Wychowanka Unii Tarnów nie trzeba chyba nikomu przedstawiać. Cierniak to Indywidualny Mistrz Świata Juniorów z sezonu poprzedniego. Młodzieżowy reprezentant Polski znakomicie zaprezentował się w ubiegłorocznym cyklu SGP 2 wygrywając dwa z trzech turniejów. To nie jedyne sukcesy tego zawodnika w 2022 roku. Wraz z Motorem Lublinem wywalczył tytuł Drużynowych Mistrzów Polski oraz Drużynowych Mistrzostw Polski Juniorów. Ponadto z reprezentacją zdobył złoty medal w Drużynowych Mistrzostw Europy U23. Przed 21-latkiem stoi świetlana przyszłość i ogromny wachlarz możliwości co z pewnością będzie wartością dodatnią dla tego zawodnika. W tym sezonie wydaje się, że biorąc pod uwagę aktualny „narybek” wśród wszystkich młodzieżowców, Mateusz może być jednym z czołowych juniorów ligi.

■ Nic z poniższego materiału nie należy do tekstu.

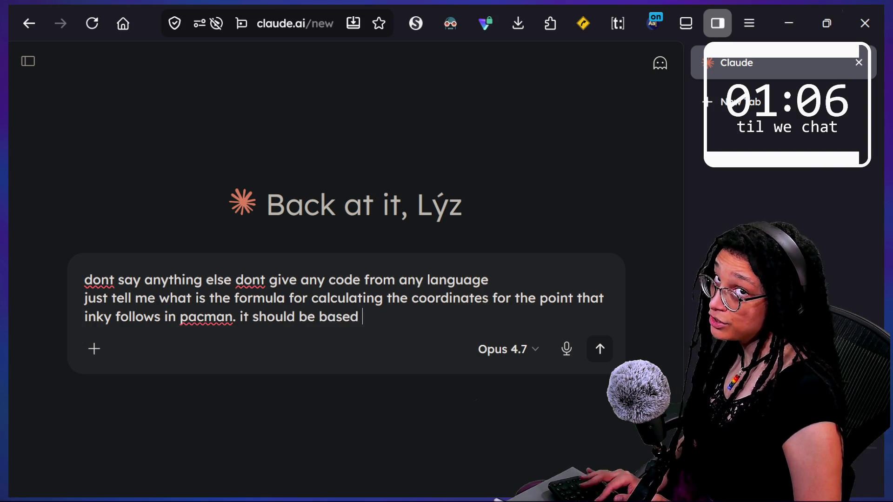
pyautogui.write('on th')
pyautogui.write('d ghost')
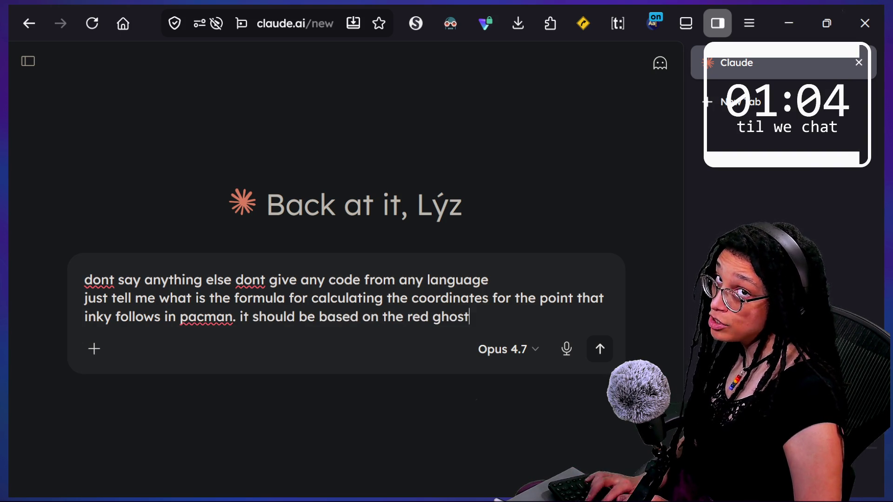
pyautogui.write('s ')
pyautogui.write('osit')
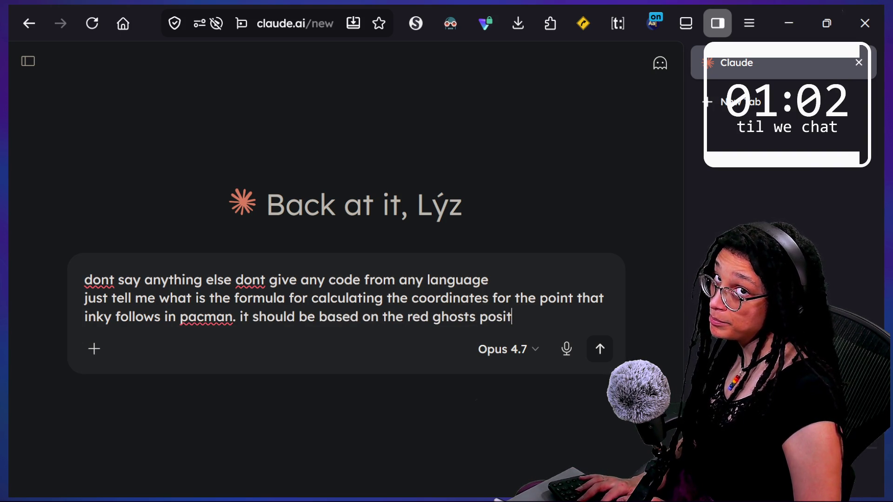
pyautogui.write('ion,')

W przypadku Wiktora Firmugi i Maksymiliana Śledzia sytuacja wygląda trochę inaczej. Obydwaj 21-latkowie dotychczas startowali głównie w zawodach młodzieżowych i Ekstralidze U24. Tegoroczny rok będzie dla nich decydujący, chociaż jak dobrze wiemy, uruchomienie rozgrywek dla zawodników do lat 24 w pewnym sensie pozwala zawodnikom na dalsze starty po zakończeniu wieku juniora, by ta kariera całkowicie nie została wyhamowana. Ten sezon zweryfikuje jednak wszystko, dlatego z uwagą będziemy obserwować rozwój zarówno Wiktora Firmugi jak i Maksymiliana Śledzia.
Bartłomiej Kowalski
Przygodę z żużlem rozpoczął w Akademii Żużlowej Janusza Kołodzieja, a w rozgrywkach ligowych zadebiutował w 2018 roku. Występował wówczas w barwach Speedway Wandy Kraków. Kolejne trzy lata spędził w barwach drużyny z Częstochowy, a przed sezonem 2022 przeniósł się do Wrocławia i obecnie reprezentuje miejscową Betard Spartę. I to właśnie przeprowadzka na Dolny Śląsk okazała się strzałem w dziesiątkę. Kowalski we wrocławskim klubie jest podstawowym młodzieżowcem i liderem tej formacji.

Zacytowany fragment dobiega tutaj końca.